Felix drew his finger across his throat. “Then we took the load through. Been about a year since it happened.” He scratched the beard stubble on his chin with a fingernail and said, “Funny thing, when we crossed through the brush, I saw the ranch house on the ridge and someone watching us through binoculars. I figured it was the old man.”
“He saw you?”
“Hell, I posed for him, yelled for him to get a good look. Anyway, we made the delivery, got a lot of money, too. We’ll make more with this one.”
They reached the riverbank and put on their backpacks, scrambling up the mud to follow Felix through the sage and mesquite. One of the men hissed when he stumbled into prickly pear, and Felix told him to be quiet, be a man.

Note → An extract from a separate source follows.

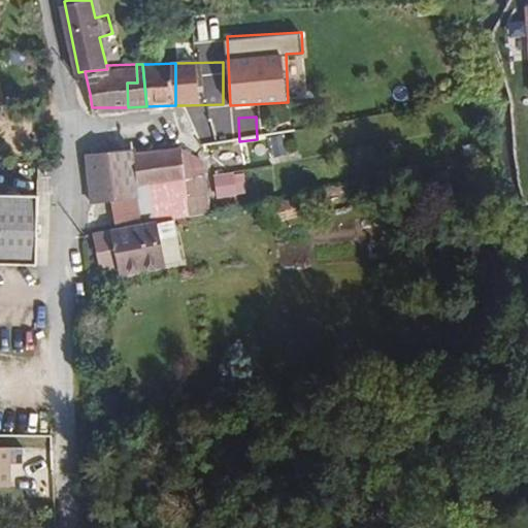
[(175,142),(128,153),(133,184),(183,173),(175,142)]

When they reached the county road, Felix saw the van parked on the shoulder, the engine idling and the back doors open. They crossed the fence and hurried to the van where the men tossed their backpacks in the rear. Felix said, “Go back, I’ll bring your money tomorrow.” They vanished and Felix slid into the back of the van. He looked through the heavy wire mesh separating the rear from the cab section, but there was no driver.
A shadow approached from the roadside and closed the doors. Felix heard a click. He tried the inside handles, but they were locked.

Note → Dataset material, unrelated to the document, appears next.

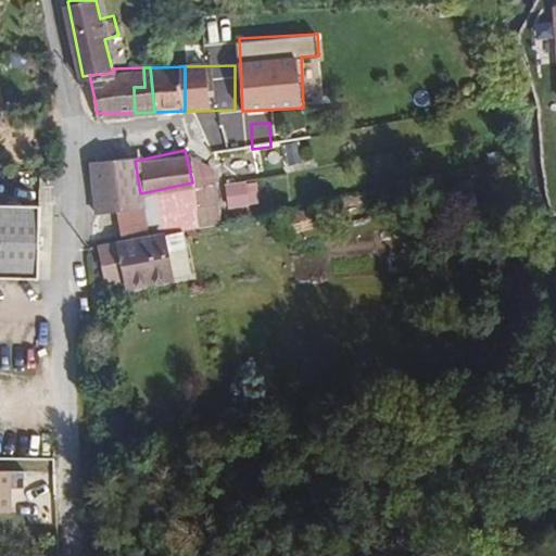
[(189,154),(185,150),(192,182),(212,178),(209,167),(189,154)]
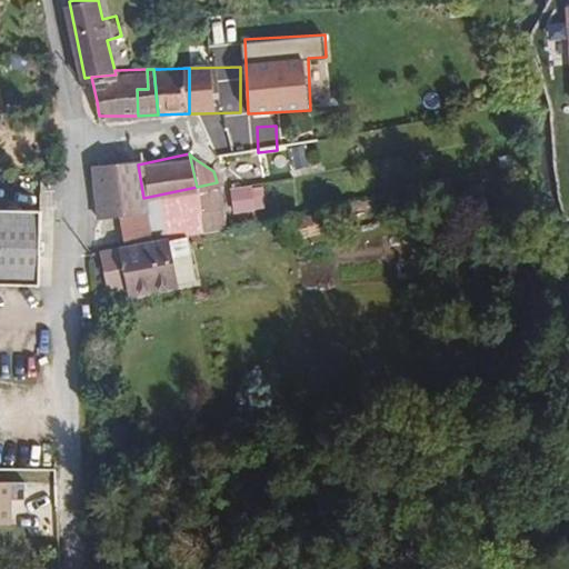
[(112,159),(125,211),(125,212),(146,209),(143,198),(138,165),(129,155),(112,159)]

A walking cane tapped on the front window, “Felix.”
Felix recognized the cane, “Let me out, you old bastard!”
“You’ll die in the van tonight. I’ll bury you beside your sister. That was your mother’s last wish.”
“What the hell are you talking about? Let me out!” The smell of exhaust fumes filled the van.
“Remember your sister?”
It was hard to breathe. Felix thought that if he sounded reasonable, the old man would open the doors, “From when she was little. I haven’t seen her in years.”
“You’ve seen her since then.”
The fumes were so thick, making it hard to breath, to see, and Felix felt drowsy. He slurred, “You’re crazy.”
“At the river.”
“That one?”
“Your half-sister. My wife told me about you in the suicide note.”
“Liar,” Felix mumbled, barely conscious.
“Your mother killed herself over what you did.”
Felix didn’t talk, and hazy dreams came, something about what the old man said, something about being with his family. Felix’s last thought made him smile; he wouldn’t be an orphan any more.